I believe they use “no binarie” if anyone’s interested.
We do
That’s what the nonbinary Spanish speakers I know use in Latin American Spanish as well.
Stuff that I’ve seen from people addressing this:
- using -@, -e or -x instead of either.
- picking either randomly, and acknowledging “language limits”. (laypeople way to say “grammatical gender does not necessarily coincide with social gender”)
- picking both and using them randomly
- triggering gender agreement with some additional word, e.g. “la persona no binaria” will always use -a since it agrees with “persona” (person)

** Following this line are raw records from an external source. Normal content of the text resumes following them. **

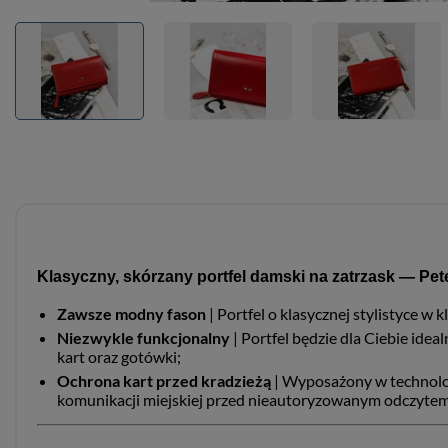
Klasyczny, skórzany portfel damski na zatrzask — Pe
Zawsze modny fason
| Portfel o klasycznej stylistyce 
Niezwykle funkcjonalny
| Portfel będzie dla Ciebie ide
kart oraz gotówki;
Ochrona kart przed kradzieżą
| Wyposażony w technol
komunikacji miejskiej przed nieautoryzowanym odczytem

- “the dance” aka rephrasing
The -@ and -x things don’t work well when spoken.
Spaniard here, you pretty much nailed it. -x makes no sense as it breaks like every rule about the Spanish language so I’ve never heard it outside of Americans trying to be correct. -@ works, but we pronounce @ as [aˈro.βa] so most would just pronounce it like a normal -a instead. -e seems the best to me but I don’t think I’ve ever seen that one before.
Another thing is that most Hispanics don’t think of gender in the same way that Anglos would, as its more ingrained in our language. Of course he have non-binary people here, but its just not as prevalent of an issue. At least that’s my experience in Spain
i’m not a spanish speaker but christ -e just seems so obviously the best choice, it looks normal and seems to fit as well into the language as you can expect a new not 100% organic thing to do.
Yeah it just makes sense. Saying something like amigxs instead of amigos completely butchers the pronunciation. It would be pronounced something like ameeg-ek-eese but also the accentuated syllable would move from the i to the a. At least I think so, having that many consonants together is literally impossible in Spanish lol
-e is common in LatAm. I’ve never seen the -@ used. X just pisses me off because it only “works” in English, but sounds idiotic as well.